The Archdiocese of New York found molestation accusations against Archbishop Theodore McCarrick to be credible. On July 28, Pope Francis accepted his resignation as his molestation against both minors and adult seminarians came to light. Although a new case of abuse is about to break, the molestation originally in question was McCarrick’s rape of an altar boy at Saint Patrick’s Cathedral in 1971 and 1972. Now, it seems that the Vatican is trying to paint the 1971-1972 abuse of the altar boy as “consensual.”
According to James Grein – another molestation victim of McCarrick – accusations of molestation against the first altar boy in ’71 and ’72 were dropped because according to him:
The credible evidence has been dropped because the altar boy went to St. Patrick’s Cathedral to solicit sex from McCarrick.
The altar boy in question was molested in the sacristy and lavatory of the cathedral before a Christmas Mass.
Grein, who is reporting the account of McCarrick molesting the altar boy consensually (according to Vatican investigators, not Grein), was baptized by McCarrick as an infant and then molested by him, beginning at age 11.
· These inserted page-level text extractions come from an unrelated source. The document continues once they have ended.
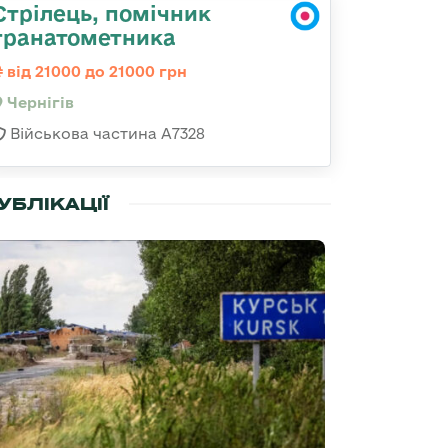
Стрілець, помічник
гранатометника
від 21000 до 21000 грн
Чернігів
Військова частина А7328
УБЛІКАЦІЇ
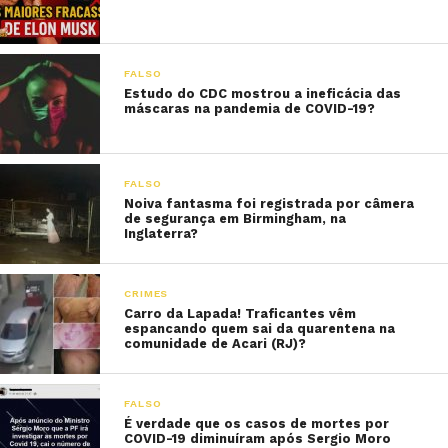
FALSO
Estudo do CDC mostrou a ineficácia das
máscaras na pandemia de COVID-19?
FALSO
Noiva fantasma foi registrada por câmera
de segurança em Birmingham, na
Inglaterra?
CRIMES
Carro da Lapada! Traficantes vêm
espancando quem sai da quarentena na
comunidade de Acari (RJ)?
FALSO
É verdade que os casos de mortes por
COVID-19 diminuíram após Sergio Moro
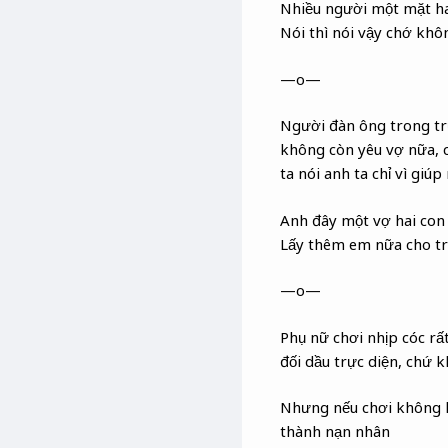
Nhiều người một mặt ha
Nói thì nói vậy chớ khôn
—o—
Người đàn ông trong trư
không còn yêu vợ nữa, c
ta nói anh ta chỉ vì giúp
Anh đây một vợ hai con
Lấy thêm em nữa cho 
—o—
Phụ nữ chơi nhịp cóc rất
đối dầu trực diện, chứ k
Nhưng nếu chơi không k
thành nạn nhân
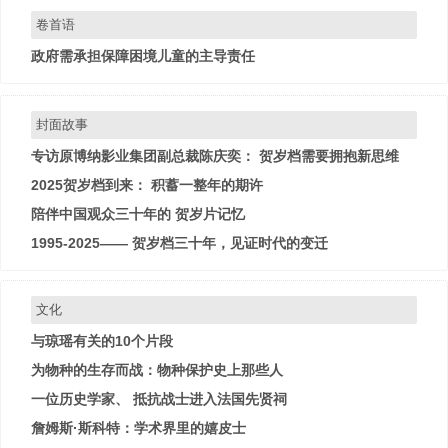
卷首语
政府需承担保障困境儿童的主导责任
封面故事
专访原博纳影业集团副总裁陈庆奕： 贺岁档需要拥抱新思维
2025贺岁档到来： 积蓄一整年的期许
陪伴中国观众三十年的 贺岁片记忆
1995-2025—— 贺岁档三十年，见证时代的变迁
文化
与琼瑶有关的10个片段
为物种的生存而战：物种保护史上那些人
一位历史学家、 抵抗战士进入法国先贤祠
詹姆斯·斯科特：学术界里的嬉皮士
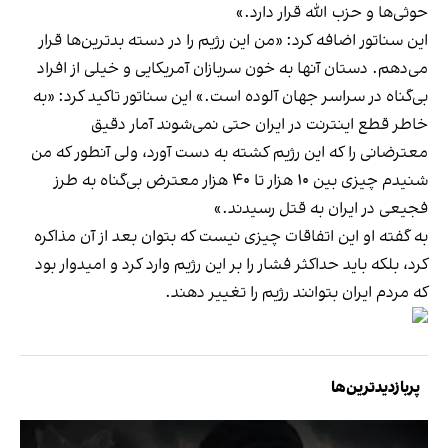
حوثی‌ها و حزب الله قرار دارد.»
این سناتور اضافه کرد: «من این رژیم را در دسته بدترین‌ها قرار
می‌دهم. دستان آنها به خون سربازان آمریکایی و خیلی از افراد
بی‌گناه در سراسر جهان آلوده است.» این سناتور تاکید کرد: «به
خاطر قطع اینترنت در ایران حتی نمی‌شوند آمار دقیق
معترضانی را که این رژیم کشته به دست آورد، ولی آنطور که من
شنیدم چیزی بین ۱۰ هزار تا ۴۰ هزار معترض بی‌گناه به طرز
فجیعی در ایران به قتل رسیدند.»
به گفته او این اتفاقات چیزی نیست که بتوان بعد از آن مذاکره
کرد، بلکه باید حداکثر فشار را بر این رژیم وارد کرد و امیدوار بود
که مردم ایران بتوانند رژیم را تغییر دهند.
پربازدیدترین‌ها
Because the here-to-fore unnamed altar boy from 1971-72 was 16, he was at the age of consent and the Romanists considered him a “consensual adult.” Homosexual sex in the church’s sacristy, notwithstanding.
Grein was molested regularly by McCarrick during Confession, which is taken more seriously by the Vatican than molestation or gay sex happening in the lavatory or sacristy (the priest’s dressing room). Because the other victim was 16 – and not 11 – and because it wasn’t in the confessional booth, it will likely not be followed-up by Vatican investigators.